Search code examples
regexregex-greedy

Regex match last occurrence of a string from multiple lines


I'm trying to match the last occurrences of a string from a log file.

[03/03/2019 09:16:36] Moving message 123456789 from NEW to PENDING
[03/03/2019 09:16:36] Retrieving file(s) of type DATAWAREHOUSE for 123456
[03/03/2019 09:16:36] collecting warehouse version 7.3.1 files for 123456...
[03/03/2019 09:16:37] Moving message 123456789 from NEW to PENDING
[03/03/2019 09:16:37] Retrieving file(s) of type DATAWAREHOUSE for 123456
[03/03/2019 09:16:37] collecting warehouse version 7.3.1 files for 123456...
[03/03/2019 09:16:38] Moving message 123456789 from NEW to PENDING
[03/03/2019 09:16:39] Retrieving file(s) of type DATAWAREHOUSE for 123456
[03/03/2019 09:16:40] collecting warehouse version 7.3.1 files for 123456...
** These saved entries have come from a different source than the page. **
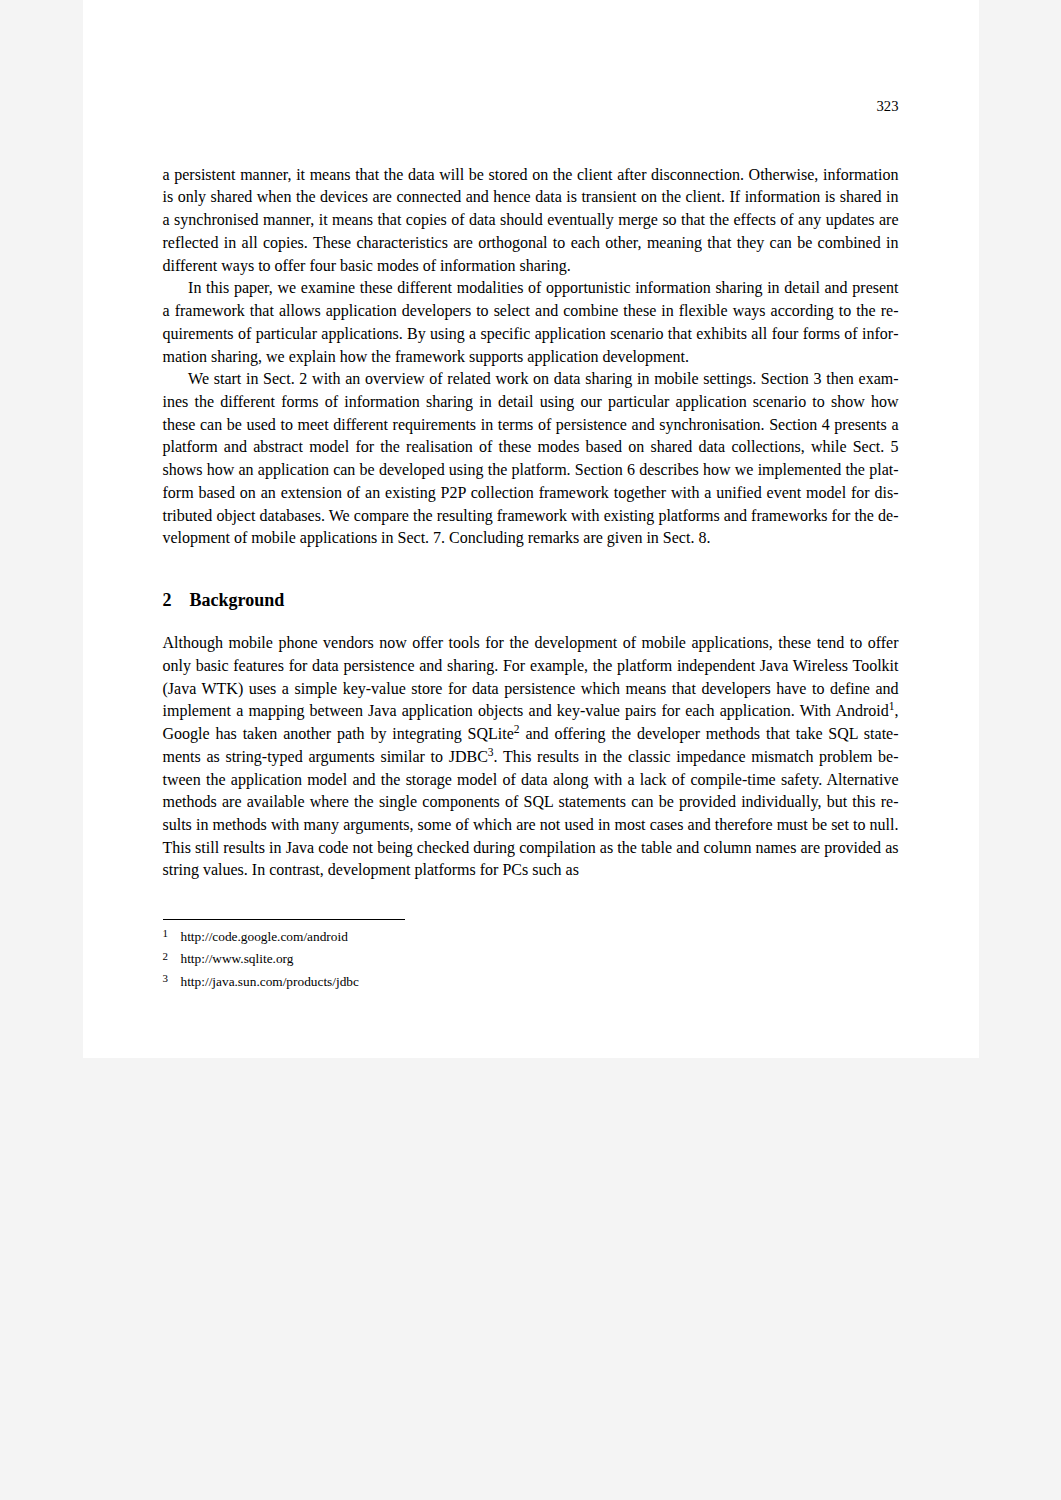323
a persistent manner, it means that the data will be stored on the client after disconnection. Otherwise, information is only shared when the devices are connected and hence data is transient on the client. If information is shared in a synchronised manner, it means that copies of data should eventually merge so that the effects of any updates are reflected in all copies. These characteristics are orthogonal to each other, meaning that they can be combined in different ways to offer four basic modes of information sharing.
In this paper, we examine these different modalities of opportunistic information sharing in detail and present a framework that allows application developers to select and combine these in flexible ways according to the requirements of particular applications. By using a specific application scenario that exhibits all four forms of information sharing, we explain how the framework supports application development.
We start in Sect. 2 with an overview of related work on data sharing in mobile settings. Section 3 then examines the different forms of information sharing in detail using our particular application scenario to show how these can be used to meet different requirements in terms of persistence and synchronisation. Section 4 presents a platform and abstract model for the realisation of these modes based on shared data collections, while Sect. 5 shows how an application can be developed using the platform. Section 6 describes how we implemented the platform based on an extension of an existing P2P collection framework together with a unified event model for distributed object databases. We compare the resulting framework with existing platforms and frameworks for the development of mobile applications in Sect. 7. Concluding remarks are given in Sect. 8.
2 Background
Although mobile phone vendors now offer tools for the development of mobile applications, these tend to offer only basic features for data persistence and sharing. For example, the platform independent Java Wireless Toolkit (Java WTK) uses a simple key-value store for data persistence which means that developers have to define and implement a mapping between Java application objects and key-value pairs for each application. With Android1, Google has taken another path by integrating SQLite2 and offering the developer methods that take SQL statements as string-typed arguments similar to JDBC3. This results in the classic impedance mismatch problem between the application model and the storage model of data along with a lack of compile-time safety. Alternative methods are available where the single components of SQL statements can be provided individually, but this results in methods with many arguments, some of which are not used in most cases and therefore must be set to null. This still results in Java code not being checked during compilation as the table and column names are provided as string values. In contrast, development platforms for PCs such as
1 http://code.google.com/android
2 http://www.sqlite.org
3 http://java.sun.com/products/jdbc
Above is the sample log file from which there are three occurrences of the below string,

Moving message 123456789 from NEW to PENDING

I need to match the last occurrence to get the respective timestamp "[03/03/2019 09:16:38]". But when all these are in a single line using greedy approach (.*) it works fine. But when they are present in multiple lines it isn't working. I haven't tried multiline (m) as I'm not sure how to use it. Can someone please help me construct the regex query to retrive this last occurrence timestamp? Example: https://regex101.com/r/fnwPsB/1


Solution

  • Here is a solution that is not dependent on PCRE feature using negative lookahead:

    (?s)\[(\d{2}\/\d{2}\/\d{4} \d{2}:\d{2}:\d{2})\] Moving message 123456789 from NEW to PENDING(?!.* Moving message 123456789 from NEW to PENDING)
    

    RegEx Demo

    Date-time is available in 1st capture group.

    Here (?!.* Moving message 123456789 from NEW to PENDING) is negative lookahead that ensures we match very last occurrence of given pattern.